- Data for processing -
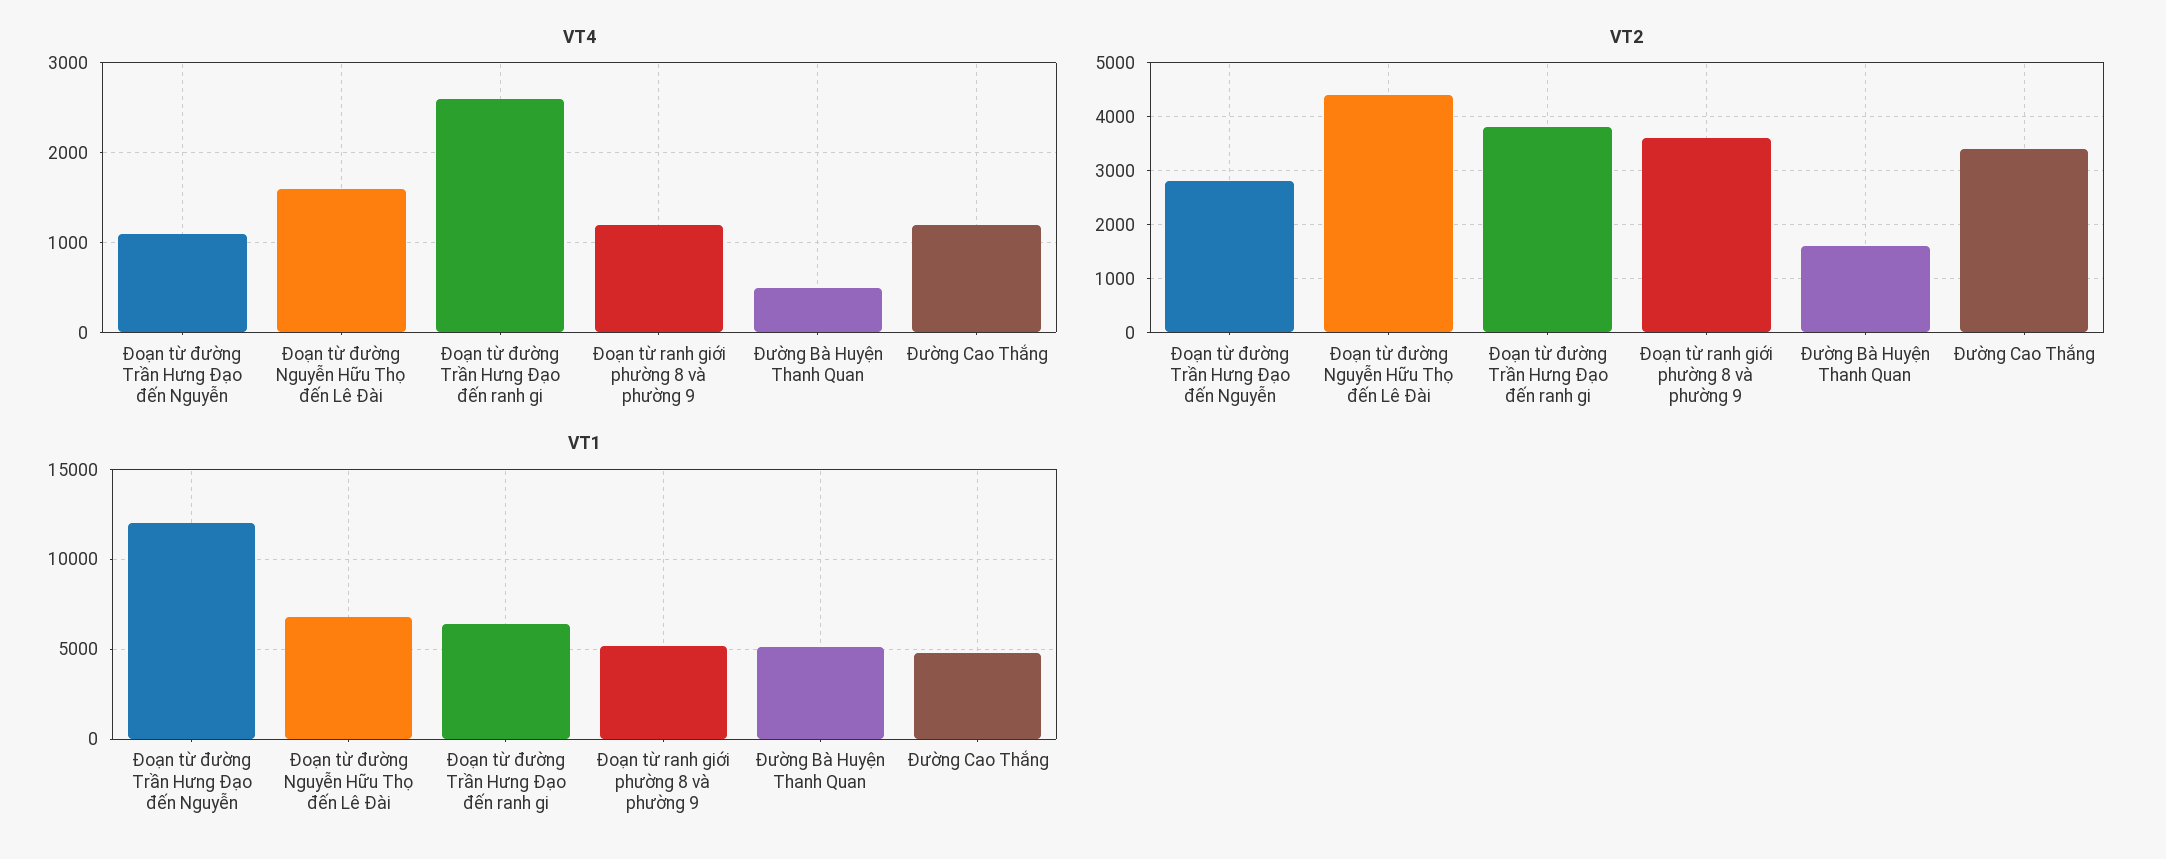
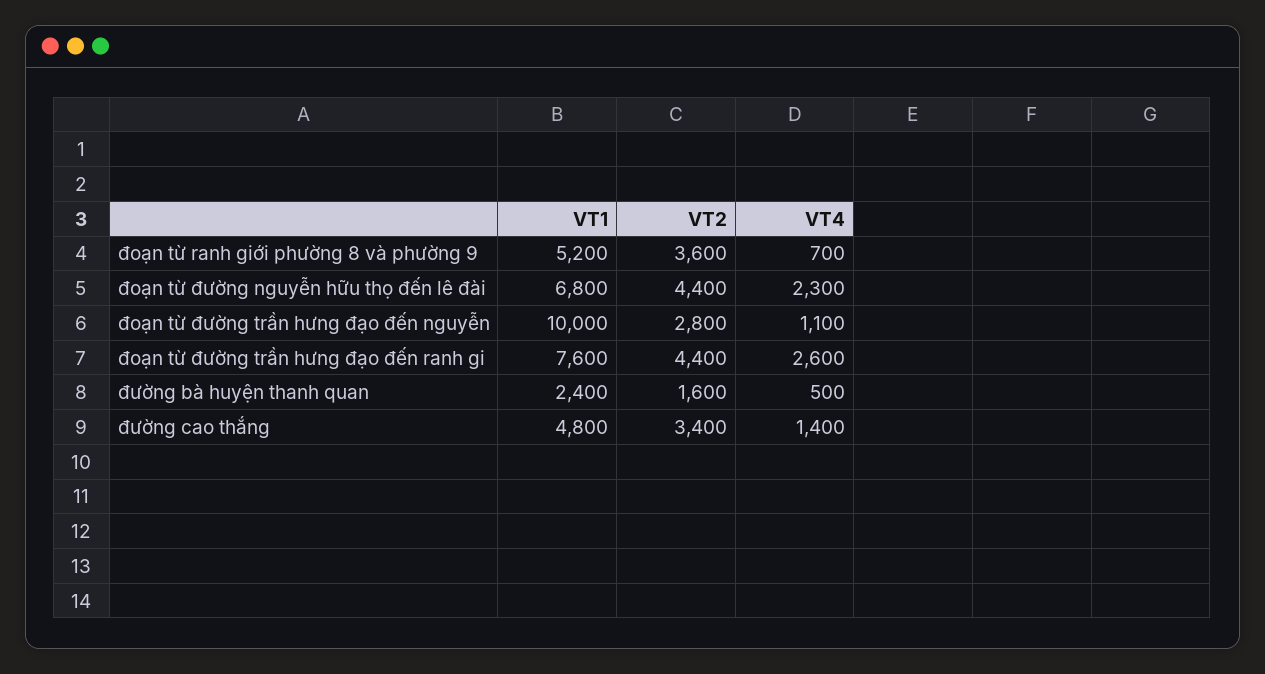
VT4, Đoạn từ đường Nguyễn Hữu Thọ đến Lê Đài: 1600 -> 2300
VT4, Đoạn từ ranh giới phường 8 và phường 9: 1200 -> 700
VT4, Đường Cao Thắng: 1200 -> 1400
VT2, Đoạn từ đường Trần Hưng Đạo đến ranh gi: 3800 -> 4400
VT1, Đoạn từ đường Trần Hưng Đạo đến Nguyễn: 12000 -> 10000
VT1, Đoạn từ đường Trần Hưng Đạo đến ranh gi: 6500 -> 7600
VT1, Đường Bà Huyện Thanh Quan: 5000 -> 2400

- Aim of the task -
Go through the listing above and pull out each line containing the word "ranh".

- Output for this exercise -
VT4, Đoạn từ ranh giới phường 8 và phường 9: 1200 -> 700
VT2, Đoạn từ đường Trần Hưng Đạo đến ranh gi: 3800 -> 4400
VT1, Đoạn từ đường Trần Hưng Đạo đến ranh gi: 6500 -> 7600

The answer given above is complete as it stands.